Maybe what I’m describing is a good thing. Everyone’s more accepting now, right, and Don’t Ask Don’t Tell has been repealed and gay Americans can finally serve openly. There’s nothing about a service member’s sexual orientation that would by itself make it an interesting subject for fiction, verse, or memoir, correct? No war writer I know is a homophobe (or misogynist or racist), so I’ll bet if you asked them about the absence of gay characters in their works they would say it just didn’t occur to them, given the story they were trying to write. Heck, hetero-normative soldier sexuality has barely been touched in published fiction, save for, on the crude side, passing references in a number of works to FOB port-a-pottie coitus, and on the deft side, the short fiction of Siobhan Fallon and the under-the-grandstand quickie flamboyantly described by Ben Fountain in Billy Lynn’s Long Halftime Walk. Maybe that’s fair—too much relationship and erotic stuff and a war novel becomes something other than a war novel, the way these things are probably understood by those most interested in writing and reading war stories. Romance, maybe, or erotica, or least interesting of all, women’s fiction, whatever that phrase means in the minds of book buyers and readers.

Whether all the above is a result of publisher decision-making or authorial disinclination to address Don’t Ask Don’t Tell-related issues, I don’t know. But these musings bring us to Scott D. Pomfret’s You Are the One, which came out earlier this year. Pomfret is a many-times-published author in the thriving gay literature underground; You Are the One is one of six books he’s written for gay-oriented publishers. You Are the One contains thirteen stores published in gay literary journals between 2005 and 2015, four of them directly portray gay military members before, during, and after deployment to Iraq or Afghanistan and all interestingly open up heretofore unexamined vistas on the lives and worldviews of soldiers that both help describe modern sexual behavior and transcend the merely prurient sexual. In “You Are the One,” a super-femme civilian narrator finds himself in strange cahoots with his lover’s company commander to guard the sexual orientation of the narrator’s lover. In “Transport,” a battle-hardened sergeant preys on one of his junior enlisted soldiers while on mission in Iraq. “Swagger” describes a bar hook-up between a special operator and the son of a Vietnam veteran. In “The Casualty Assistant,” a gay casualty assistance officer consoles the widow of a soldier killed overseas.

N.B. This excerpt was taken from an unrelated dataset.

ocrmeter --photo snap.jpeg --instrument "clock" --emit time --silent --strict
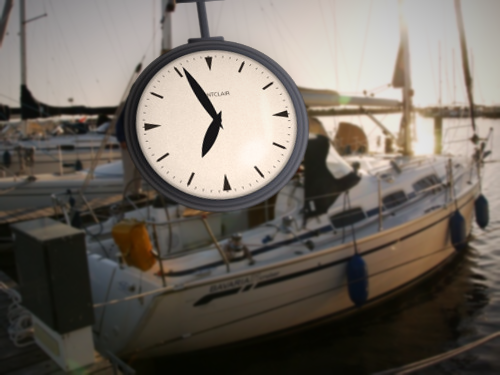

All are interestingly conceived and plausible enough, given what I’ve seen and read over the years. Though Pomfret is not a veteran, he gets the details right and his stories engage on many levels beyond the erotic; he is a fine writer in terms of his eye for nuance and ability to craft a quality sentence. All the stories, save “The Casualty Assistant,” contain graphic sexual scenes, which though cool in terms of frankness and cheap voyeurism, distract somewhat from the larger tales being told. In “The Casualty Assistant,” on the other hand, we learn that the narrator is gay, and it matters in terms of his perspective on things, and because the story is not about seduction and getting off, it speaks more clear-mindedly to what gay soldiers must have always already been noticing about the hetero-dominant culture in which they furtively served during the days of Don’t Ask, Don’t Tell. As such, it hints at what insights we might garner from other LBGT-authored stories, should they ever make it into print.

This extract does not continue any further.